Present the data once more in exactly its original form.

[Stored data]
::::

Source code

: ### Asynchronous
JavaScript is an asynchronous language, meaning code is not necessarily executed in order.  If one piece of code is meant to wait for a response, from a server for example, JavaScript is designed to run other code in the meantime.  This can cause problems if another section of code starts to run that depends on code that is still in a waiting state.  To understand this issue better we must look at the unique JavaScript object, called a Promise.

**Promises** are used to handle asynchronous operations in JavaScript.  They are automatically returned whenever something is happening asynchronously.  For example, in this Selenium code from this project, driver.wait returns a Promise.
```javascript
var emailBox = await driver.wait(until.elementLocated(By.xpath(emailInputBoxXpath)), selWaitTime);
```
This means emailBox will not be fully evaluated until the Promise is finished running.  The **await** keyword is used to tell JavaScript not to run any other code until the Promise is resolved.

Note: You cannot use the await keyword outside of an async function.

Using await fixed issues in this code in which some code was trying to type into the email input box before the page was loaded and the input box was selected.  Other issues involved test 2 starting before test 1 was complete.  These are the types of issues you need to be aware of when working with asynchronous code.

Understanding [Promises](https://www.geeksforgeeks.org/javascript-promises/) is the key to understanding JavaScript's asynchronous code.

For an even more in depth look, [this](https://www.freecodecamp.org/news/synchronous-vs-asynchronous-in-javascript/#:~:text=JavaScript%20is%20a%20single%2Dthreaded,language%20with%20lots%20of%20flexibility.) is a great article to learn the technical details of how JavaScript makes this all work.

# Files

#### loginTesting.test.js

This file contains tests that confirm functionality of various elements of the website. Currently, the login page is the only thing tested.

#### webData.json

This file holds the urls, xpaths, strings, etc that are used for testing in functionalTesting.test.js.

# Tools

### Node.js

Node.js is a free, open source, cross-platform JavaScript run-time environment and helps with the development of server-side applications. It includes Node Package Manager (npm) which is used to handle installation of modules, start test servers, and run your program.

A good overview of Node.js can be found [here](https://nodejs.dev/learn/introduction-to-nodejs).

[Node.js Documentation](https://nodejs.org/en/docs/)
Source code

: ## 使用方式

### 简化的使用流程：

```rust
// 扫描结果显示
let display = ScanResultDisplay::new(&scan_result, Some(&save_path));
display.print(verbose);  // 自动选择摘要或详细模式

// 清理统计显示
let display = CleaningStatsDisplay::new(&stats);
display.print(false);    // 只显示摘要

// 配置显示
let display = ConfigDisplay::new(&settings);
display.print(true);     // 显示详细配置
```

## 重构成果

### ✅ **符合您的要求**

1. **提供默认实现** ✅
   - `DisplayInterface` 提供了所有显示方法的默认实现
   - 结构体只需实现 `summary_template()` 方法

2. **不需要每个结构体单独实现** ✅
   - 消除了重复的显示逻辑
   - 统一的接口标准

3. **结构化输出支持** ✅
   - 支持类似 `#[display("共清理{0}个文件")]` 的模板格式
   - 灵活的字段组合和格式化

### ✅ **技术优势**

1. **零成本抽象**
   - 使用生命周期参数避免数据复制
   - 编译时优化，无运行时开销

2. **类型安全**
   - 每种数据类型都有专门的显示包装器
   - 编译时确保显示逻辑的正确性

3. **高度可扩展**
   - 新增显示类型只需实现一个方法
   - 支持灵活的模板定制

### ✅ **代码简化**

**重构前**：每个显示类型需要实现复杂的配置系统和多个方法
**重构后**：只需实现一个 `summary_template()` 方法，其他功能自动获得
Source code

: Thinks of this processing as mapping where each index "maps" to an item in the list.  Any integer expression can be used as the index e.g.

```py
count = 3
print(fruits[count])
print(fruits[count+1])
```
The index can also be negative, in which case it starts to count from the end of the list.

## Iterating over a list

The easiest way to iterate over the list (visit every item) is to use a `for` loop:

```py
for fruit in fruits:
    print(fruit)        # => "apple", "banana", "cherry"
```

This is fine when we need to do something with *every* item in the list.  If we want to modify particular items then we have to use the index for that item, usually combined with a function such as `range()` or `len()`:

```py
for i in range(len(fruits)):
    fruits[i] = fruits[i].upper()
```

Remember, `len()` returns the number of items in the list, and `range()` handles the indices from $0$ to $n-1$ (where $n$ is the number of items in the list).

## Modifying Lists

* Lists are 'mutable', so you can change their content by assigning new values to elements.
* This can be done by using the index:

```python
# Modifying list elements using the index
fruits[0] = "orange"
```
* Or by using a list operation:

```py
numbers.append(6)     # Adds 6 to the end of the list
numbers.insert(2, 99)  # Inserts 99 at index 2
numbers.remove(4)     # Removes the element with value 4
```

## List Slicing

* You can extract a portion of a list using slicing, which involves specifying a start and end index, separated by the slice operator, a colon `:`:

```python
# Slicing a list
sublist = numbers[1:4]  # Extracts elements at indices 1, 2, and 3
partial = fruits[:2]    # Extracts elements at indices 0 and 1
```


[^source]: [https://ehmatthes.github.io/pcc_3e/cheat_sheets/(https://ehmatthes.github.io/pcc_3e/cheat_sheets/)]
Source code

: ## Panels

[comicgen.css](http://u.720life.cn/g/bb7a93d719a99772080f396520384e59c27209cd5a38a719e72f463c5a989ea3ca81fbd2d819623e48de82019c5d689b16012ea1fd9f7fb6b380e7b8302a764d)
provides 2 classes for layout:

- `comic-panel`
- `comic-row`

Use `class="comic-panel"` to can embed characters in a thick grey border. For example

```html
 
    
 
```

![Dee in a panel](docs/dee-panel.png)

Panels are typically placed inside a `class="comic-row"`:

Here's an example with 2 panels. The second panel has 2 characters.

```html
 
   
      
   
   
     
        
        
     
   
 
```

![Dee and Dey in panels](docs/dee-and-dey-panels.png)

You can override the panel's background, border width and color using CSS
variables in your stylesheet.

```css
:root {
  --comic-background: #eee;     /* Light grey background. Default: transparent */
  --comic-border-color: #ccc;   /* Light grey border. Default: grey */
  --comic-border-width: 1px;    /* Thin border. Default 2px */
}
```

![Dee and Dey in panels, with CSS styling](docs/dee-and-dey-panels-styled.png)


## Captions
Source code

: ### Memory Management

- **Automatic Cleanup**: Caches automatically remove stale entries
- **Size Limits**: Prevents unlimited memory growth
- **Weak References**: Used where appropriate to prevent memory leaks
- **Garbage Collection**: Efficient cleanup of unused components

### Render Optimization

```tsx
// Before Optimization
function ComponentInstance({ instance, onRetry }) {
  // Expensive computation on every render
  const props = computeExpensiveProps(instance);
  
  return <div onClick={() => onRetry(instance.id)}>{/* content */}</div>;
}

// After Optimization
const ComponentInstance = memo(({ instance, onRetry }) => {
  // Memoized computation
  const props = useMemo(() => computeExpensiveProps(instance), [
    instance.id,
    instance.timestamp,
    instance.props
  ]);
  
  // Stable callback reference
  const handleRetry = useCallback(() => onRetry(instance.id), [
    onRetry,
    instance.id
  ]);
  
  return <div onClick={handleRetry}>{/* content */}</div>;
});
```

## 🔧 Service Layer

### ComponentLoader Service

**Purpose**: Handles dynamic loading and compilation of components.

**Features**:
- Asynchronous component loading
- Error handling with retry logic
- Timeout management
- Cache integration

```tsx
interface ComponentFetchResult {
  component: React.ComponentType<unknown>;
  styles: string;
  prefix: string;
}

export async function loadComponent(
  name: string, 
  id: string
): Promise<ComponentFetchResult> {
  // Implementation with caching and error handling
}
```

::::

SOLUTION>
Source code

: ### Asynchronous
JavaScript is an asynchronous language, meaning code is not necessarily executed in order.  If one piece of code is meant to wait for a response, from a server for example, JavaScript is designed to run other code in the meantime.  This can cause problems if another section of code starts to run that depends on code that is still in a waiting state.  To understand this issue better we must look at the unique JavaScript object, called a Promise.

**Promises** are used to handle asynchronous operations in JavaScript.  They are automatically returned whenever something is happening asynchronously.  For example, in this Selenium code from this project, driver.wait returns a Promise.
```javascript
var emailBox = await driver.wait(until.elementLocated(By.xpath(emailInputBoxXpath)), selWaitTime);
```
This means emailBox will not be fully evaluated until the Promise is finished running.  The **await** keyword is used to tell JavaScript not to run any other code until the Promise is resolved.

Note: You cannot use the await keyword outside of an async function.

Using await fixed issues in this code in which some code was trying to type into the email input box before the page was loaded and the input box was selected.  Other issues involved test 2 starting before test 1 was complete.  These are the types of issues you need to be aware of when working with asynchronous code.

Understanding [Promises](https://www.geeksforgeeks.org/javascript-promises/) is the key to understanding JavaScript's asynchronous code.

For an even more in depth look, [this](https://www.freecodecamp.org/news/synchronous-vs-asynchronous-in-javascript/#:~:text=JavaScript%20is%20a%20single%2Dthreaded,language%20with%20lots%20of%20flexibility.) is a great article to learn the technical details of how JavaScript makes this all work.

# Files

#### loginTesting.test.js

This file contains tests that confirm functionality of various elements of the website. Currently, the login page is the only thing tested.

#### webData.json

This file holds the urls, xpaths, strings, etc that are used for testing in functionalTesting.test.js.

# Tools

### Node.js

Node.js is a free, open source, cross-platform JavaScript run-time environment and helps with the development of server-side applications. It includes Node Package Manager (npm) which is used to handle installation of modules, start test servers, and run your program.

A good overview of Node.js can be found [here](https://nodejs.dev/learn/introduction-to-nodejs).

[Node.js Documentation](https://nodejs.org/en/docs/)
Source code

: ## 使用方式

### 简化的使用流程：

```rust
// 扫描结果显示
let display = ScanResultDisplay::new(&scan_result, Some(&save_path));
display.print(verbose);  // 自动选择摘要或详细模式

// 清理统计显示
let display = CleaningStatsDisplay::new(&stats);
display.print(false);    // 只显示摘要

// 配置显示
let display = ConfigDisplay::new(&settings);
display.print(true);     // 显示详细配置
```

## 重构成果

### ✅ **符合您的要求**

1. **提供默认实现** ✅
   - `DisplayInterface` 提供了所有显示方法的默认实现
   - 结构体只需实现 `summary_template()` 方法

2. **不需要每个结构体单独实现** ✅
   - 消除了重复的显示逻辑
   - 统一的接口标准

3. **结构化输出支持** ✅
   - 支持类似 `#[display("共清理{0}个文件")]` 的模板格式
   - 灵活的字段组合和格式化

### ✅ **技术优势**

1. **零成本抽象**
   - 使用生命周期参数避免数据复制
   - 编译时优化，无运行时开销

2. **类型安全**
   - 每种数据类型都有专门的显示包装器
   - 编译时确保显示逻辑的正确性

3. **高度可扩展**
   - 新增显示类型只需实现一个方法
   - 支持灵活的模板定制

### ✅ **代码简化**

**重构前**：每个显示类型需要实现复杂的配置系统和多个方法
**重构后**：只需实现一个 `summary_template()` 方法，其他功能自动获得
Source code

: Thinks of this processing as mapping where each index "maps" to an item in the list.  Any integer expression can be used as the index e.g.

```py
count = 3
print(fruits[count])
print(fruits[count+1])
```
The index can also be negative, in which case it starts to count from the end of the list.

## Iterating over a list

The easiest way to iterate over the list (visit every item) is to use a `for` loop:

```py
for fruit in fruits:
    print(fruit)        # => "apple", "banana", "cherry"
```

This is fine when we need to do something with *every* item in the list.  If we want to modify particular items then we have to use the index for that item, usually combined with a function such as `range()` or `len()`:

```py
for i in range(len(fruits)):
    fruits[i] = fruits[i].upper()
```

Remember, `len()` returns the number of items in the list, and `range()` handles the indices from $0$ to $n-1$ (where $n$ is the number of items in the list).

## Modifying Lists

* Lists are 'mutable', so you can change their content by assigning new values to elements.
* This can be done by using the index:

```python
# Modifying list elements using the index
fruits[0] = "orange"
```
* Or by using a list operation:

```py
numbers.append(6)     # Adds 6 to the end of the list
numbers.insert(2, 99)  # Inserts 99 at index 2
numbers.remove(4)     # Removes the element with value 4
```

## List Slicing

* You can extract a portion of a list using slicing, which involves specifying a start and end index, separated by the slice operator, a colon `:`:

```python
# Slicing a list
sublist = numbers[1:4]  # Extracts elements at indices 1, 2, and 3
partial = fruits[:2]    # Extracts elements at indices 0 and 1
```


[^source]: [https://ehmatthes.github.io/pcc_3e/cheat_sheets/(https://ehmatthes.github.io/pcc_3e/cheat_sheets/)]
Source code

: ## Panels

[comicgen.css](http://u.720life.cn/g/bb7a93d719a99772080f396520384e59c27209cd5a38a719e72f463c5a989ea3ca81fbd2d819623e48de82019c5d689b16012ea1fd9f7fb6b380e7b8302a764d)
provides 2 classes for layout:

- `comic-panel`
- `comic-row`

Use `class="comic-panel"` to can embed characters in a thick grey border. For example

```html
 
    
 
```

![Dee in a panel](docs/dee-panel.png)

Panels are typically placed inside a `class="comic-row"`:

Here's an example with 2 panels. The second panel has 2 characters.

```html
 
   
      
   
   
     
        
        
     
   
 
```

![Dee and Dey in panels](docs/dee-and-dey-panels.png)

You can override the panel's background, border width and color using CSS
variables in your stylesheet.

```css
:root {
  --comic-background: #eee;     /* Light grey background. Default: transparent */
  --comic-border-color: #ccc;   /* Light grey border. Default: grey */
  --comic-border-width: 1px;    /* Thin border. Default 2px */
}
```

![Dee and Dey in panels, with CSS styling](docs/dee-and-dey-panels-styled.png)


## Captions
Source code

: ### Memory Management

- **Automatic Cleanup**: Caches automatically remove stale entries
- **Size Limits**: Prevents unlimited memory growth
- **Weak References**: Used where appropriate to prevent memory leaks
- **Garbage Collection**: Efficient cleanup of unused components

### Render Optimization

```tsx
// Before Optimization
function ComponentInstance({ instance, onRetry }) {
  // Expensive computation on every render
  const props = computeExpensiveProps(instance);
  
  return <div onClick={() => onRetry(instance.id)}>{/* content */}</div>;
}

// After Optimization
const ComponentInstance = memo(({ instance, onRetry }) => {
  // Memoized computation
  const props = useMemo(() => computeExpensiveProps(instance), [
    instance.id,
    instance.timestamp,
    instance.props
  ]);
  
  // Stable callback reference
  const handleRetry = useCallback(() => onRetry(instance.id), [
    onRetry,
    instance.id
  ]);
  
  return <div onClick={handleRetry}>{/* content */}</div>;
});
```

## 🔧 Service Layer

### ComponentLoader Service

**Purpose**: Handles dynamic loading and compilation of components.

**Features**:
- Asynchronous component loading
- Error handling with retry logic
- Timeout management
- Cache integration

```tsx
interface ComponentFetchResult {
  component: React.ComponentType<unknown>;
  styles: string;
  prefix: string;
}

export async function loadComponent(
  name: string, 
  id: string
): Promise<ComponentFetchResult> {
  // Implementation with caching and error handling
}
```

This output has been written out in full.